Extract provided:
Re: [julia-users] Natural language processing in Julia

2014-06-09 Thread Matías Guzmán Naranjo
I don't have too much experience in NLP, I am a corpus linguist, so 
CorpusTools is mainly aimed at doing corpus linguistics things 
(collocations, collostructions, concordances, etc.). I did see your 
TextAnalysis library but didn't like some of its aspects (not being able to 
work with files without loading them which is a must for large corpora). 
But I guess both could be integrated with some work.

El lunes, 9 de junio de 2014 17:12:53 UTC+2, John Myles White escribió:

 It would be great if somebody with experience with NLP took over 
 leadership for JuliaText. I just can’t keep up with TextAnalysis.jl 
 anymore. 

  — John 

 On Jun 9, 2014, at 3:13 AM, Milan Bouchet-Valat nali...@club.fr 
 javascript: wrote: 

  Le dimanche 08 juin 2014 à 13:57 -0700, Matías Guzmán Naranjo a écrit : 
  I am working on a library for doing corpus linguistics with Julia (out 
  of my frustration with python). It is mostly designed for my personal 
  needs, written in the little free time I have, and it isn't ready for 
  others to use easily. That being said, any ideas or contributions 
  would be more than welcome. 
  
  https://github.com/mguzmann/CorpusTools/ 
  Are you aware of this package? 
  https://github.com/johnmyleswhite/TextAnalysis.jl 
  
  Looks like there's room for collaboration.

Records for processing:
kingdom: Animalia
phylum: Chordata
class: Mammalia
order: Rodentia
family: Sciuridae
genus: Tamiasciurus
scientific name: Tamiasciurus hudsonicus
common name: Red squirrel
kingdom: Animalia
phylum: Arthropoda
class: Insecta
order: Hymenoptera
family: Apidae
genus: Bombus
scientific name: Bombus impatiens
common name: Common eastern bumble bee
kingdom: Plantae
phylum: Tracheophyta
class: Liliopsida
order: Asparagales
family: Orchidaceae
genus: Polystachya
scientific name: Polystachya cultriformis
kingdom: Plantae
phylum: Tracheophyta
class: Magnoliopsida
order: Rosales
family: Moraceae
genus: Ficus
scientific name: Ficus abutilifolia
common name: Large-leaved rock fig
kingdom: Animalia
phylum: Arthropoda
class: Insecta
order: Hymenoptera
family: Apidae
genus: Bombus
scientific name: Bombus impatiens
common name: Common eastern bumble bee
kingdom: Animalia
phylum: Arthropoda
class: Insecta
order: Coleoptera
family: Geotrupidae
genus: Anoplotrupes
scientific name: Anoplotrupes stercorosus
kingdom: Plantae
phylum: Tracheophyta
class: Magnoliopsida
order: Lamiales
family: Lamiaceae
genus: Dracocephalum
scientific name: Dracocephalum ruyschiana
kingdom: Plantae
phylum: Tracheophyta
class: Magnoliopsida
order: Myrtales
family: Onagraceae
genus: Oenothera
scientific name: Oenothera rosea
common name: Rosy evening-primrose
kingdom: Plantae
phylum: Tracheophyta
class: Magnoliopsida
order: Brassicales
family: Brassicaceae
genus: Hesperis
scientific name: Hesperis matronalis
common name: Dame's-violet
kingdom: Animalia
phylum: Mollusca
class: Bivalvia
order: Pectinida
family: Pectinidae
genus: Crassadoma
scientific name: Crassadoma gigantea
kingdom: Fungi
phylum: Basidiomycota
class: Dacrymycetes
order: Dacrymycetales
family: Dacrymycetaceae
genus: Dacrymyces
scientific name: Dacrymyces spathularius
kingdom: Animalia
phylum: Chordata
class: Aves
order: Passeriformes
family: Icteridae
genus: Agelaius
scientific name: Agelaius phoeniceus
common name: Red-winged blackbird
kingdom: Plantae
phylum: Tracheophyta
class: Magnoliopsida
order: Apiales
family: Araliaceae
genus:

Required actions:
A) Reproduce the whole thread about natural language processing in Julia, word for word.
B) Please write out everything in the listing from the line containing "scientific name: Oenothera rosea" down to the line containing "family: Dacrymycetaceae", both included.
The thread and the listing have nothing to do with each other.

Worked answers:
A)
Re: [julia-users] Natural language processing in Julia

2014-06-09 Thread Matías Guzmán Naranjo
I don't have too much experience in NLP, I am a corpus linguist, so 
CorpusTools is mainly aimed at doing corpus linguistics things 
(collocations, collostructions, concordances, etc.). I did see your 
TextAnalysis library but didn't like some of its aspects (not being able to 
work with files without loading them which is a must for large corpora). 
But I guess both could be integrated with some work.

El lunes, 9 de junio de 2014 17:12:53 UTC+2, John Myles White escribió:

 It would be great if somebody with experience with NLP took over 
 leadership for JuliaText. I just can’t keep up with TextAnalysis.jl 
 anymore. 

  — John 

 On Jun 9, 2014, at 3:13 AM, Milan Bouchet-Valat nali...@club.fr 
 javascript: wrote: 

  Le dimanche 08 juin 2014 à 13:57 -0700, Matías Guzmán Naranjo a écrit : 
  I am working on a library for doing corpus linguistics with Julia (out 
  of my frustration with python). It is mostly designed for my personal 
  needs, written in the little free time I have, and it isn't ready for 
  others to use easily. That being said, any ideas or contributions 
  would be more than welcome. 
  
  https://github.com/mguzmann/CorpusTools/ 
  Are you aware of this package? 
  https://github.com/johnmyleswhite/TextAnalysis.jl 
  
  Looks like there's room for collaboration.

B)
scientific name: Oenothera rosea
common name: Rosy evening-primrose
kingdom: Plantae
phylum: Tracheophyta
class: Magnoliopsida
order: Brassicales
family: Brassicaceae
genus: Hesperis
scientific name: Hesperis matronalis
common name: Dame's-violet
kingdom: Animalia
phylum: Mollusca
class: Bivalvia
order: Pectinida
family: Pectinidae
genus: Crassadoma
scientific name: Crassadoma gigantea
kingdom: Fungi
phylum: Basidiomycota
class: Dacrymycetes
order: Dacrymycetales
family: Dacrymycetaceae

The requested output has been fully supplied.